▶ **What this task involves**
Of the lines below, copy those that hold the word "APTI".

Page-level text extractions

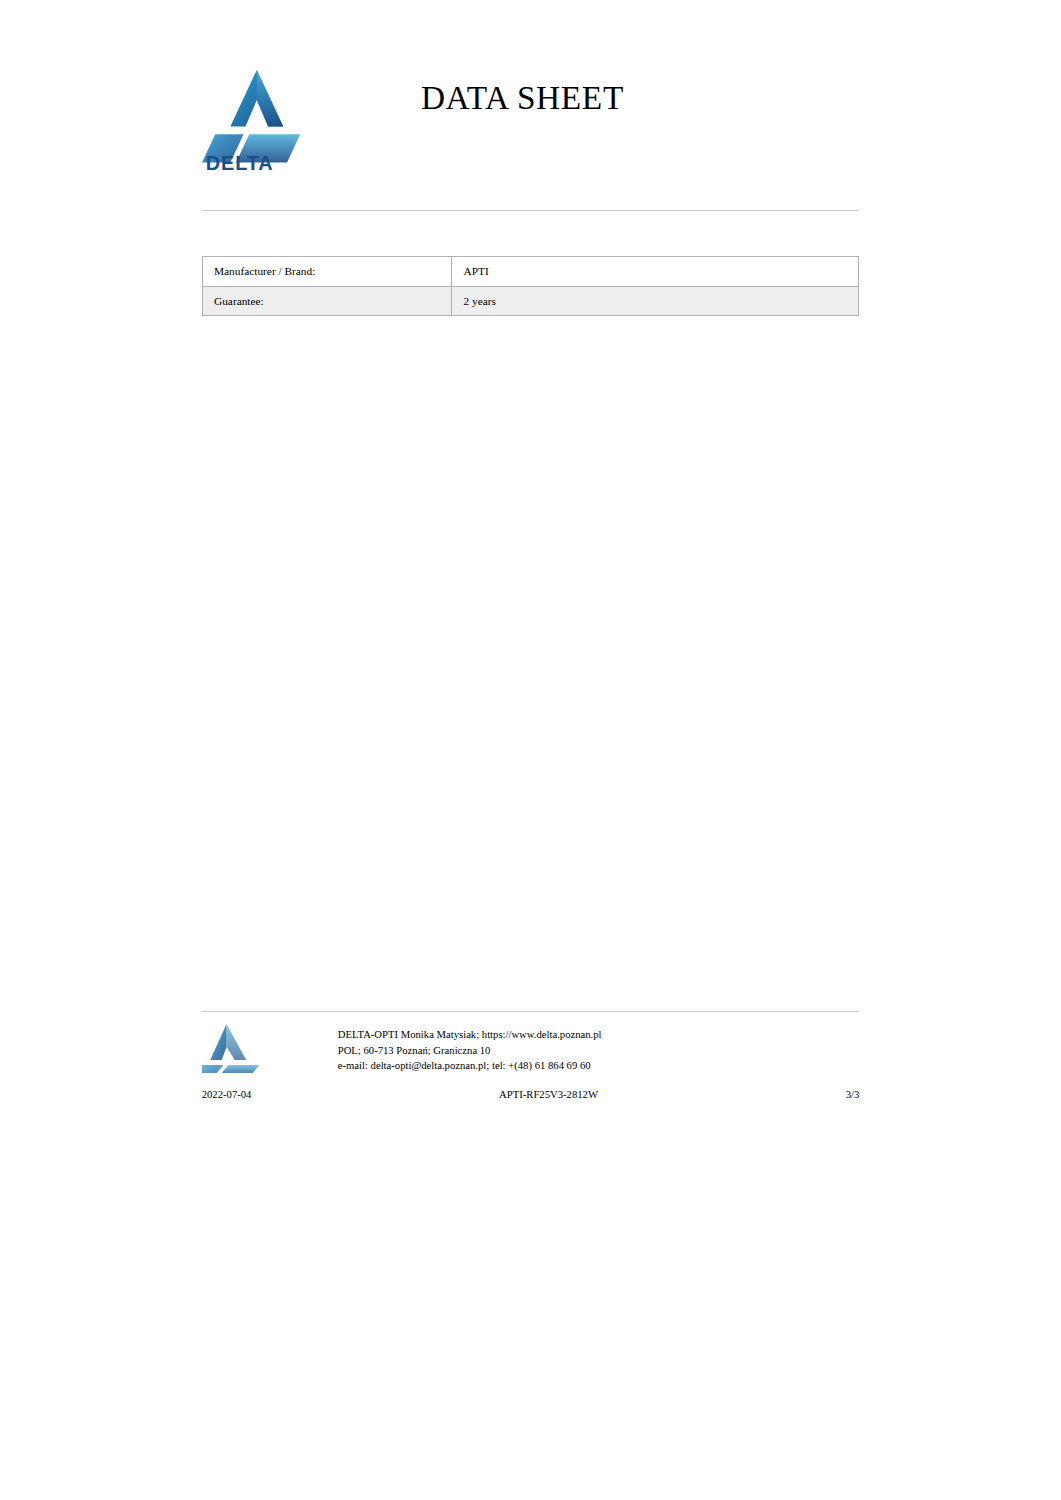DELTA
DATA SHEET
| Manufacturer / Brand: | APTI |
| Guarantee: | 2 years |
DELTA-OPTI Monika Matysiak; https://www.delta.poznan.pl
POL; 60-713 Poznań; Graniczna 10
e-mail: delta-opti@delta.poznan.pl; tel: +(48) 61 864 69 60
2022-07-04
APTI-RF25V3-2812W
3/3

▶ **Written answer**
| Manufacturer / Brand: | APTI |
APTI-RF25V3-2812W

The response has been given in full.